Adding tTestTwoSample() and tTestPaired() method

roberto-butti · roberto-butti · commit 77807d8a35f9 · 2026-02-23T22:37:35.000+01:00
diff --git a/CHANGELOG.md b/CHANGELOG.md
@@ -1,6 +1,8 @@
 # Changelog
 
 ## 1.3.1 - WIP
+- Adding `tTestTwoSample()` method for two-sample independent t-test (Welch's t-test) — compares the means of two independent groups without assuming equal variances
+- Adding `tTestPaired()` method for paired t-test — tests whether the mean difference between paired observations (e.g. before/after) is significantly different from zero
 - Adding `StudentT` class for the Student's t-distribution (pdf, cdf, invCdf) — building block for t-tests and confidence intervals with small samples
 - Adding `tTest()` method for one-sample t-test — like z-test but appropriate for small samples where the population standard deviation is unknown
 - Adding `zTest()` method for one-sample Z-test — tests whether the sample mean differs significantly from a hypothesized population mean (includes p-value calculation)

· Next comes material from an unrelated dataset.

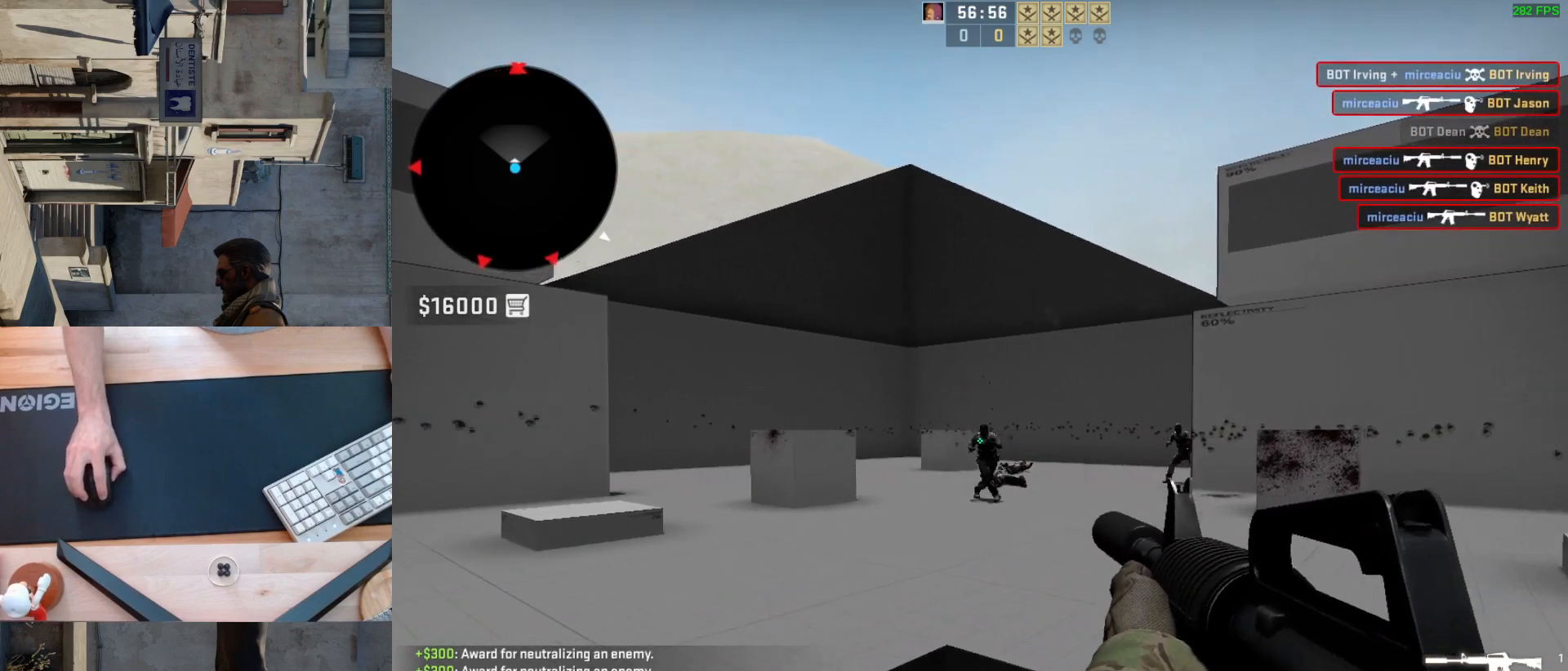
{"keys": [], "mouse": [], "events": [[83, "mouse_left", "down"], [133, "d", "down"], [283, "d", "up"], [350, "mouse_left", "up"]]}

diff --git a/README.md b/README.md
@@ -102,6 +102,8 @@ The various mathematical statistics are listed below:
 | `confidenceInterval()` | confidence interval for the mean using the normal (z) distribution |
 | `zTest()` | one-sample Z-test — tests whether the sample mean differs significantly from a hypothesized population mean |
 | `tTest()` | one-sample t-test — like z-test but appropriate for small samples where the population standard deviation is unknown |
+| `tTestTwoSample()` | two-sample independent t-test (Welch's) — compares the means of two independent groups without assuming equal variances |
+| `tTestPaired()` | paired t-test — tests whether the mean difference between paired observations is significantly different from zero |
 | `kde()` | kernel density estimation — returns a closure that estimates the probability density (or CDF) at any point |
 | `kdeRandom()` | random sampling from a kernel density estimate — returns a closure that generates random floats from the KDE distribution |
 
@@ -717,6 +719,53 @@ $result = Stat::tTest([2, 4, 4, 4, 5, 5, 7, 9], populationMean: 3.0, round: 4);
 // ['tStatistic' => 2.6458, 'pValue' => 0.0331, 'degreesOfFreedom' => 7]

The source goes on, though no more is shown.